• _Task directions_
Please restate every entry exactly. Leave out the pictures.

#### Excerpted records

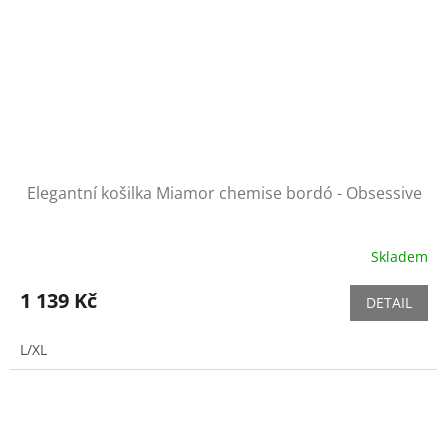
Elegantní košilka Miamor chemise bordó - Obsessive
Skladem
1 139 Kč
DETAIL
L/XL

########

• _Result for this exercise_
Elegantní košilka Miamor chemise bordó - Obsessive
Skladem
1 139 Kč
DETAIL
L/XL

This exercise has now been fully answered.